RECORD EXTRACTS:
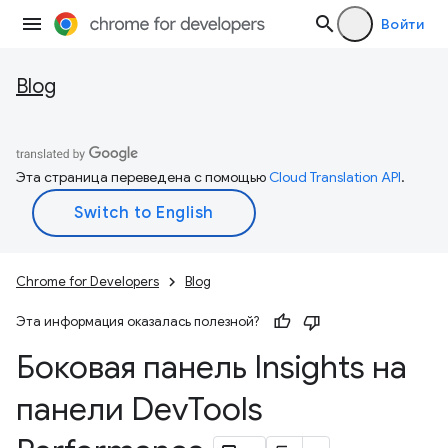
Войти
Blog
Эта страница переведена с помощью
Cloud Translation API
.
Chrome for Developers
Blog
Эта информация оказалась полезной?
Боковая панель Insights на
панели Dev
Tools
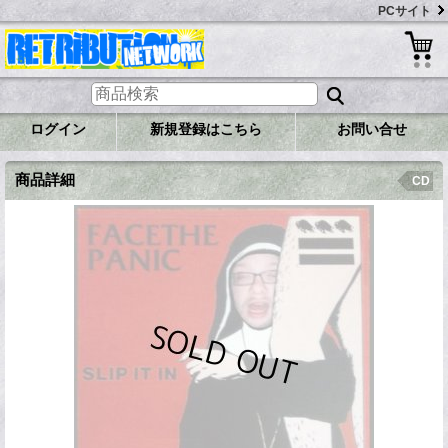
PCサイト
ログイン
新規登録はこちら
お問い合せ
商品詳細
CD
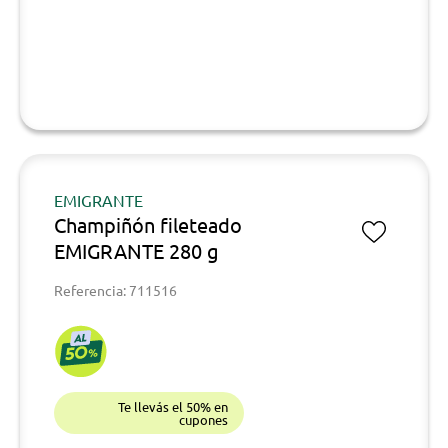
EMIGRANTE
Champiñón fileteado
EMIGRANTE 280 g
Referencia: 711516
Te llevás el 50% en
cupones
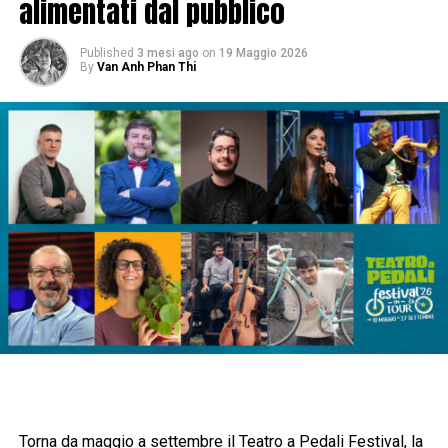
alimentati dal pubblico
Published
3 mesi ago
on
19 Maggio 2026
By
Van Anh Phan Thi
Torna da maggio a settembre il Teatro a Pedali Festival, la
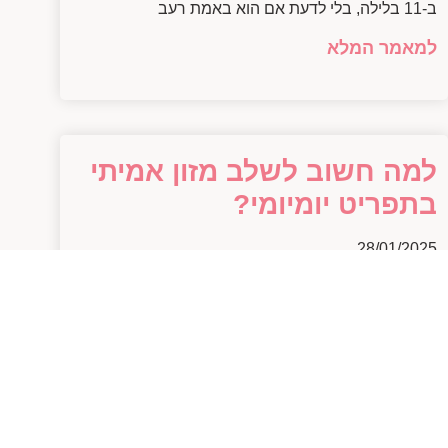
ב-11 בלילה, בלי לדעת אם הוא באמת רעב
למאמר המלא
למה חשוב לשלב מזון אמיתי
בתפריט יומיומי?
28/01/2025
למה חשוב לשלב מזון אמיתי בתפריט יומיומי? בואו
נשים את זה ישר על השולחן (או על הצלחת אם תרצו) –
כולנו יודעים שמזון הוא חלק
למאמר המלא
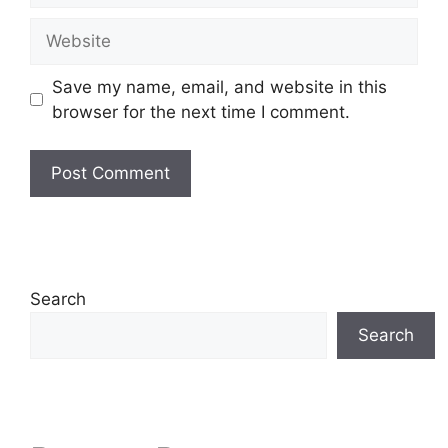
Website
Save my name, email, and website in this
browser for the next time I comment.
Search
Search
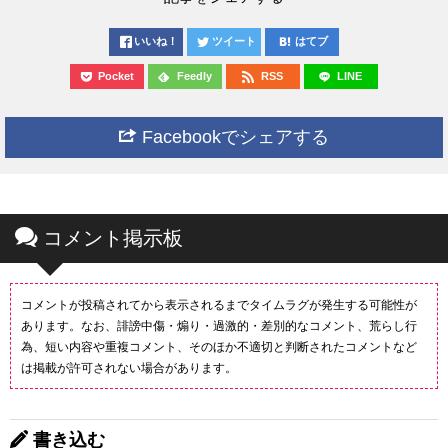
いいね！
ツイート
はてブ
Pocket
Feedly
RSS
LINE
Facebookでシェアする
コメント掲示板
コメントが投稿されてから表示されるまでタイムラグが発生する可能性が
あります。なお、誹謗中傷・煽り・過激的・差別的なコメント、荒らし行
為、短い内容や重複コメント、そのほか不適切と判断されたコメントなど
は掲載が許可されない場合があります。
書き込む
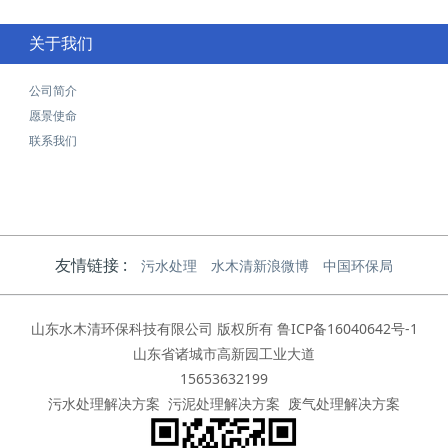
关于我们
公司简介
愿景使命
联系我们
友情链接 :
污水处理
水木清新浪微博
中国环保局
山东水木清环保科技有限公司 版权所有
鲁ICP备16040642号-1
山东省诸城市高新园工业大道
15653632199
污水处理解决方案
污泥处理解决方案
废气处理解决方案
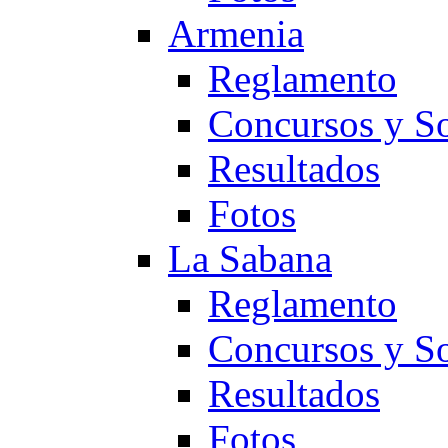
Armenia
Reglamento
Concursos y So
Resultados
Fotos
La Sabana
Reglamento
Concursos y So
Resultados
Fotos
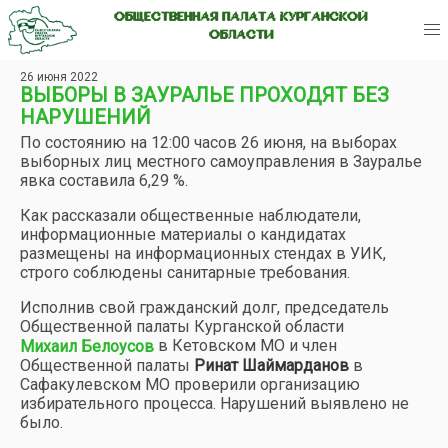
ОБЩЕСТВЕННАЯ ПАЛАТА КУРГАНСКОЙ
ОБЛАСТИ
26 июня 2022
ВЫБОРЫ В ЗАУРАЛЬЕ ПРОХОДЯТ БЕЗ
НАРУШЕНИЙ
По состоянию на 12:00 часов 26 июня, на выборах
выборных лиц местного самоуправления в Зауралье
явка составила 6,29 %.
Как рассказали общественные наблюдатели,
информационные материалы о кандидатах
размещены на информационных стендах в УИК,
строго соблюдены санитарные требования.
Исполнив свой гражданский долг, председатель
Общественной палаты Курганской области
в Кетовском МО и член
Михаил Белоусов
Общественной палаты
Ринат Шаймарданов
в
Сафакулевском МО проверили организацию
избирательного процесса. Нарушений выявлено не
было.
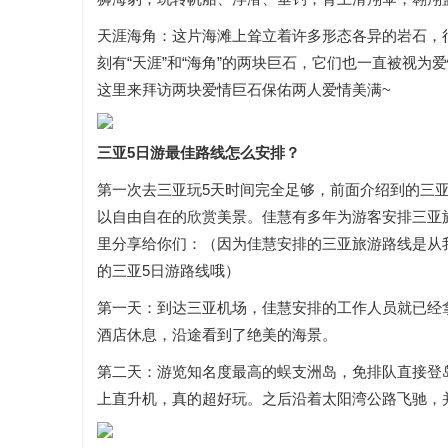
天涯海角：这片海滩上耸立着许多形态各异的岩石，
刻有“天涯”和“海角”的两块巨石，它们也一直被视
这里来拜访两块爱情巨石保佑两人爱情美满~
三亚5日游最佳路线怎么安排？
第一次去三亚玩5天时间完全足够，前面介绍到的三
以自由自在的欣赏美景。佳慧有多年为游客安排三亚
里分享给你们：（因为佳慧安排的三亚旅游路线是从
的三亚5日游路线哦）
第一天：到达三亚机场，佳慧安排的工作人员就已经
酒店休息，沿途看到了绝美的海景。
第二天：游览知名度最高的蜈支洲岛，免排队直接登
上直升机，真的超好玩。之后沿着太阳湾公路飞驰，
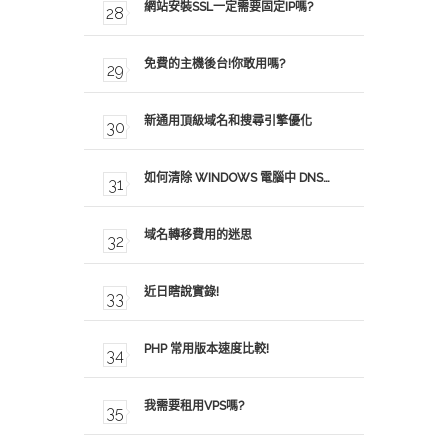
網站安裝SSL一定需要固定IP嗎?
免費的主機後台!你敢用嗎?
新通用頂級域名和搜尋引擎優化
如何清除 WINDOWS 電腦中 DNS…
域名轉移費用的迷思
近日瞎說實錄!
PHP 常用版本速度比較!
我需要租用VPS嗎?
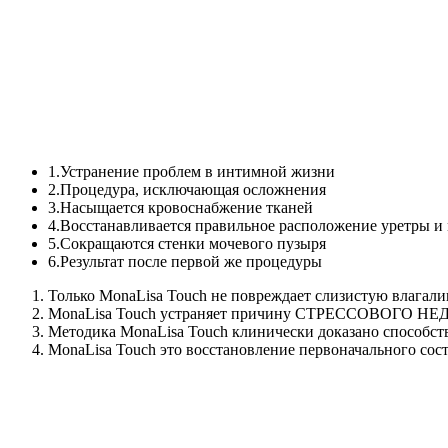
1.
Устранение проблем в интимной жизни
2.
Процедура, исключающая осложнения
3.
Насыщается кровоснабжение тканей
4.
Восстанавливается правильное расположение уретры и
5.
Сокращаются стенки мочевого пузыря
6.
Результат после первой же процедуры
Только MonaLisa Touch
не повреждает слизистую влагали
MonaLisa Touch устраняет причину
СТРЕССОВОГО НЕДЕР
Методика MonaLisa Touch
клинически доказано способст
MonaLisa Touch это восстановление
первоначального сос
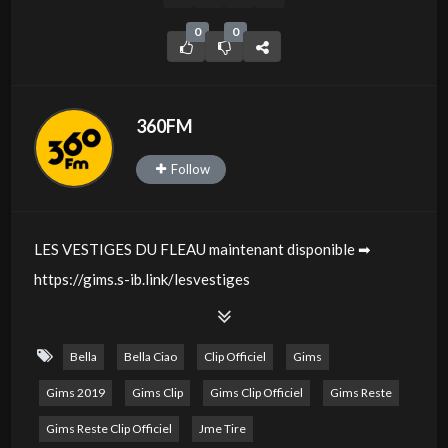
0
0
360FM
Follow
LES VESTIGES DU FLEAU maintenant disponible ➡
https://gims.s-ib.link/lesvestiges​
———————————————————————-
Facebook : https://www.facebook.com/maitregimsoff
Bella
Bella Ciao
Clip Officiel
Gims
Instagram : https://instagram.com/gims
Gims 2019
Gims Clip
Gims Clip Officiel
Gims Reste
Twitter : https://twitter.com/gims
Snapchat : Warano75
Gims Reste Clip Officiel
Jme Tire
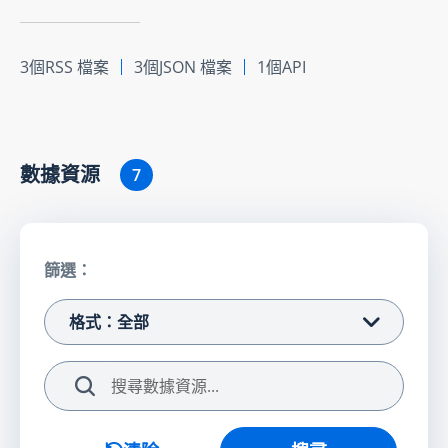
3個RSS 檔案
3個JSON 檔案
1個API
數據資源
7
篩選：
格式：全部
搜尋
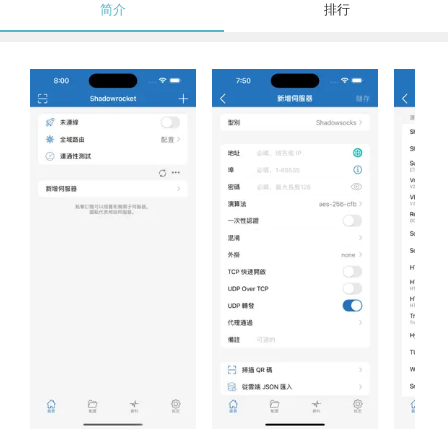
简介
排行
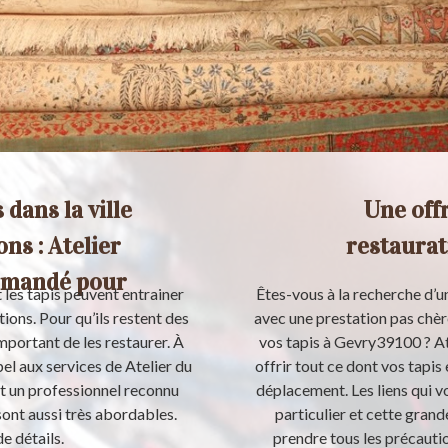
 dans la ville
Une offr
ns : Atelier
restaurat
ommandé pour
 les tapis peuvent entrainer
Êtes-vous à la recherche d’u
ions. Pour qu’ils restent des
avec une prestation pas chèr
mportant de les restaurer. À
vos tapis à Gevry39100 ? At
el aux services de Atelier du
offrir tout ce dont vos tapis 
st un professionnel reconnu
déplacement. Les liens qui v
 sont aussi très abordables.
particulier et cette grand
e détails.
prendre tous les précautio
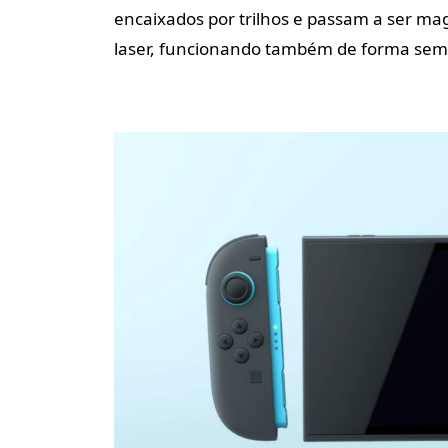
encaixados por trilhos e passam a ser ma
laser, funcionando também de forma se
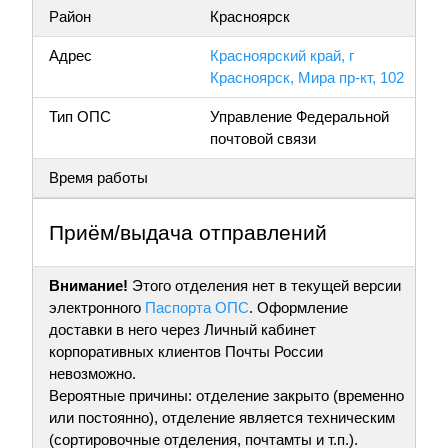
Район
Красноярск
Адрес
Красноярский край, г
Красноярск, Мира пр-кт, 102
Тип ОПС
Управление Федеральной
почтовой связи
Время работы
Приём/выдача отправлений
Внимание!
Этого отделения нет в текущей версии
электронного
Паспорта ОПС
. Оформление
доставки в него через Личный кабинет
корпоративных клиентов Почты России
невозможно.
Вероятные причины: отделение закрыто (временно
или постоянно), отделение является техническим
(сортировочные отделения, почтамты и т.п.).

GOAL OF THE EXERCISE: Search the data above for the word "Atelier". Copy each line it is in.

YOUR RESPONSE:
ns : Atelier
el aux services de Atelier du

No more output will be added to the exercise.